Source-resolved, hybrid measurement-based inventory

The detected source data were then used to develop a measurement-based, hybrid top-down/bottom-up provincial inventory following the method of Johnson et al.20. Firstly, a provincial inventory for measured/measurable sources (those detected/detectable by Bridger’s GML) was derived from the survey data. Referring to the method of Johnson et al.20 and SI section S2, the inventory was computed using a stratified sampling approach that first parsed detections by facility type or well-bore fluid to produce separate emissions estimates for each stratum. A Monte Carlo algorithm perturbed successfully detected/quantified emissions at the pass-level according to the quantification error model for Bridger’s GML19 while also perturbing any “missed” detections (i.e., instances where a source at a specific location is detected during one or more flight passes but not in others, whether due to source intermittency or probabilistic detection) via a Bayesian analysis. This Bayesian analysis leveraged the continuous probability of detection function19 at the time of the miss and the prior knowledge that a source at this location had been detected. A mirror-match bootstrap analysis52,53, nested within the MC algorithm, scaled flight pass- and measurement day-averaged detected emissions to the province; fully considering sample size effects and the finite populations of each stratum.

This measured inventory was combined with a provincial inventory of unmeasured sources, derived through a separate MC simulation20. This supplemental analysis used the specific measurement conditions during the survey to simulate flights over facilities/wells with sources near or below the detection limit of Bridger’s GML from prior studies.
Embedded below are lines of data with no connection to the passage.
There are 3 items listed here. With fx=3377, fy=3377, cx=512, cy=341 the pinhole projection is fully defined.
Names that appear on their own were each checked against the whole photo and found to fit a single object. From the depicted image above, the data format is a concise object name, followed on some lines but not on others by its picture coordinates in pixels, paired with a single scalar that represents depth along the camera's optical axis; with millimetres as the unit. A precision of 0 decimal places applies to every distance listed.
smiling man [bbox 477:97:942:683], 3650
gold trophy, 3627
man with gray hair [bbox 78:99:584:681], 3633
These bottom-up source data included measured or estimated source rates for non-pneumatics from a 2017 ground survey in Alberta by Clearstone Engineering34, pneumatic counts from the same survey34, and pneumatic emission factors from the Alberta Energy Regulator56, and are the same data that underpin current official inventory estimates. A key distinction of this hybrid, top-down/bottom-up, measurement-based protocol is that bottom-up data only contribute to the final inventory as sources that would not have been seen in any measurement pass. As such, more than three-quarters of methane in the present inventory is directly measured. As further detailed by Johnson et al.20, this procedure ultimately provides stratum-specific emission factors that are applied to the population of sites in the province to yield the unmeasured portion of the total provincial inventory parsed by pneumatic instruments, pneumatic pumps, and non-pneumatics.
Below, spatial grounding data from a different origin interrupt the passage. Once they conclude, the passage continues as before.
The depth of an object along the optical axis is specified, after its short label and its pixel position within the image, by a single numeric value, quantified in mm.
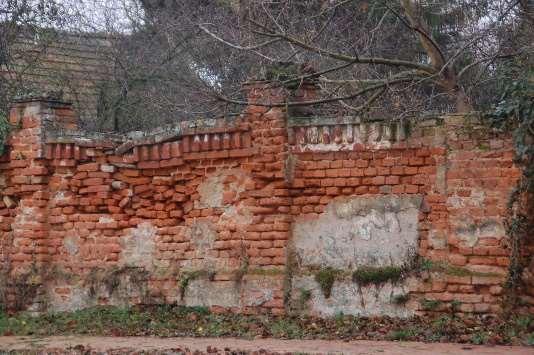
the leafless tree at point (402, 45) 19508
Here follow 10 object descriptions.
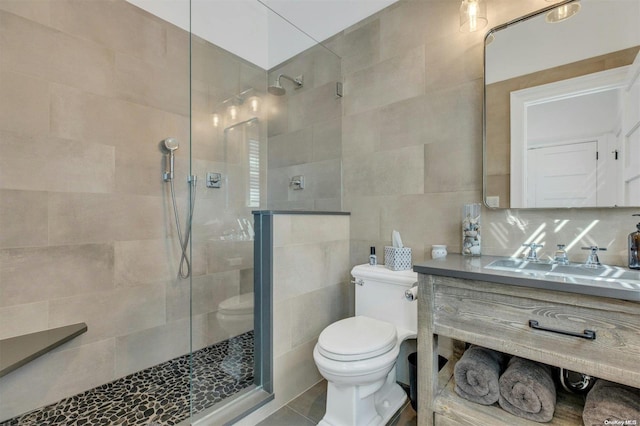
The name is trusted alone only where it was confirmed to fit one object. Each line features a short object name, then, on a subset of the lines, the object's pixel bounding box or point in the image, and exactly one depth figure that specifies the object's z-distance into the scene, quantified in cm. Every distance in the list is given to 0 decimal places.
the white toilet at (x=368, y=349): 138
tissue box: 182
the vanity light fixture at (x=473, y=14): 165
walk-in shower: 165
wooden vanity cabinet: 92
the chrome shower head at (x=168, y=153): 220
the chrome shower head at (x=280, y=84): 252
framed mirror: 132
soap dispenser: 123
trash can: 158
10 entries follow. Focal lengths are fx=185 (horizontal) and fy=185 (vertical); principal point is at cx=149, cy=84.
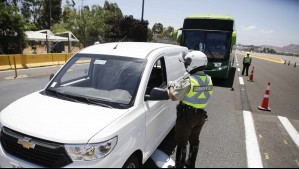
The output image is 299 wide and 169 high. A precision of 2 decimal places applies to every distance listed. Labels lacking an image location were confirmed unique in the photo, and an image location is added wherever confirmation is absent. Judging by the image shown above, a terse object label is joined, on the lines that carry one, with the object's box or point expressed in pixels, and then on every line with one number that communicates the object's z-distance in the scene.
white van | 1.98
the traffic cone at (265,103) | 6.43
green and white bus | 9.67
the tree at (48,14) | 44.42
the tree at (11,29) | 15.47
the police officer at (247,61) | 13.79
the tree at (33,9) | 36.34
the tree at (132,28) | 33.20
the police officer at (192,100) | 2.78
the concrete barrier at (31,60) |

Region-level aerial survey

Mass-balance measurements to estimate total emissions from the nine regions shown in Fig. 1 were completed by Scientific Aviation under the direction of EDF during September 29 to November 6, 2021. This simultaneous survey (bounded by the measurement dates of the source-resolved survey) was implemented to provide a secondary estimate of the provincial inventory using an alternative method. Briefly, referring to additional detail in the literature21, light aircraft-mounted instrumentation tracks local methane concentration and wind speed/direction during flight laps surrounding a geographical region of interest. These data provide a local flux of methane out of the measurement region, which, via Gauss’ divergence theorem, is used to estimate methane emissions within the measurement region. Given the regional nature of this measurement, detected methane flux is a function of sources and sinks across numerous potential sectors. Detected methane flux was ultimately apportioned to upstream oil and gas activity by correcting for non-oil and gas anthropogenic and wetland methane emissions using openly available data29,57. This procedure and an associated uncertainty analysis is detailed in SI Section S5.1. Computed emission rates for the nine regions were scaled to estimate a provincial inventory as detailed in SI Section S5.3 and presented above alongside results of the source-resolved inventory.